Data records
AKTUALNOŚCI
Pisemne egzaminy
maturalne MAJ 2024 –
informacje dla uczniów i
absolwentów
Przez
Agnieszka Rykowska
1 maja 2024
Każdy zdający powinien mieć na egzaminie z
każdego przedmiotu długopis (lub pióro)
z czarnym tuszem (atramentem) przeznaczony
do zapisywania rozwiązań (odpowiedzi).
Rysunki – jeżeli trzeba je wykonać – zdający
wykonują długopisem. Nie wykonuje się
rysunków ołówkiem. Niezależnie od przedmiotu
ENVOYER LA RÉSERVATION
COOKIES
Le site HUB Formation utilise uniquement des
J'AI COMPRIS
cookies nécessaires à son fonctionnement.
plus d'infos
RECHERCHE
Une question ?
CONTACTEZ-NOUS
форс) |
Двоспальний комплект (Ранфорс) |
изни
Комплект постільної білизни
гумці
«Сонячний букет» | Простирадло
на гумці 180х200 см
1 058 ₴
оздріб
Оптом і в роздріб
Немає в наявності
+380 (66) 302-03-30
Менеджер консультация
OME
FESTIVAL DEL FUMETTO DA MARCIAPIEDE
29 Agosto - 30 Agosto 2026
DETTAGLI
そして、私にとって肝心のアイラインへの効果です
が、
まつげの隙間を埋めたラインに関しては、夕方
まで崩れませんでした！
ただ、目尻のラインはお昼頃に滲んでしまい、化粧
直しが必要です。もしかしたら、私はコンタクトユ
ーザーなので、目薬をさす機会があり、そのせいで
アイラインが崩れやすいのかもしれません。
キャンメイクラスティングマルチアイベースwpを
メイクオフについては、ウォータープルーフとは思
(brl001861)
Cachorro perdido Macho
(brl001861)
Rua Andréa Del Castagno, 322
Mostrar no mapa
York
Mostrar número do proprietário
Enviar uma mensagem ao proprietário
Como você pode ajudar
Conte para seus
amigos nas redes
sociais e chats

---

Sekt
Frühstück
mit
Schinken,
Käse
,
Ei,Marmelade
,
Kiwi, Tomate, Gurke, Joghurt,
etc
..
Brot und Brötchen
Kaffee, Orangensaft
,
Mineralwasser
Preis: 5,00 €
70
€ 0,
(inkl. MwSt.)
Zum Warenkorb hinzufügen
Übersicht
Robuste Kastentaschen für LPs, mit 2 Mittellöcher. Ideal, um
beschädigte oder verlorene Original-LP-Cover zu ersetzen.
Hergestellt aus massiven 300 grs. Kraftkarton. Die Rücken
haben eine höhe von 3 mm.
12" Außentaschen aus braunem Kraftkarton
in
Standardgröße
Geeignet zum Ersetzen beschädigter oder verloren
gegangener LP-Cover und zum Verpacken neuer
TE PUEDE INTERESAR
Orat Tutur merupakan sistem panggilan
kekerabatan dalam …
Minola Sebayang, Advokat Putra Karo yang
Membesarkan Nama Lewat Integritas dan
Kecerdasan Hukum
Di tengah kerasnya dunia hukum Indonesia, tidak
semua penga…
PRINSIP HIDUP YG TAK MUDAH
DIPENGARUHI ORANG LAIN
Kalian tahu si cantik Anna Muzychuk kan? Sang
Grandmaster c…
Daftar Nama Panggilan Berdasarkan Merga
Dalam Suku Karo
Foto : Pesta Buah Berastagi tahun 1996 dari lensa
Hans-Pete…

* Exercise directions *
Above are records; repeat only the lines starting at the line with "AKTUALNOŚCI" and ending at the line with "на гумці 180х200 см", exactly as they appear, both included.

* Answer space *
AKTUALNOŚCI
Pisemne egzaminy
maturalne MAJ 2024 –
informacje dla uczniów i
absolwentów
Przez
Agnieszka Rykowska
1 maja 2024
Każdy zdający powinien mieć na egzaminie z
każdego przedmiotu długopis (lub pióro)
z czarnym tuszem (atramentem) przeznaczony
do zapisywania rozwiązań (odpowiedzi).
Rysunki – jeżeli trzeba je wykonać – zdający
wykonują długopisem. Nie wykonuje się
rysunków ołówkiem. Niezależnie od przedmiotu
ENVOYER LA RÉSERVATION
COOKIES
Le site HUB Formation utilise uniquement des
J'AI COMPRIS
cookies nécessaires à son fonctionnement.
plus d'infos
RECHERCHE
Une question ?
CONTACTEZ-NOUS
форс) |
Двоспальний комплект (Ранфорс) |
изни
Комплект постільної білизни
гумці
«Сонячний букет» | Простирадло
на гумці 180х200 см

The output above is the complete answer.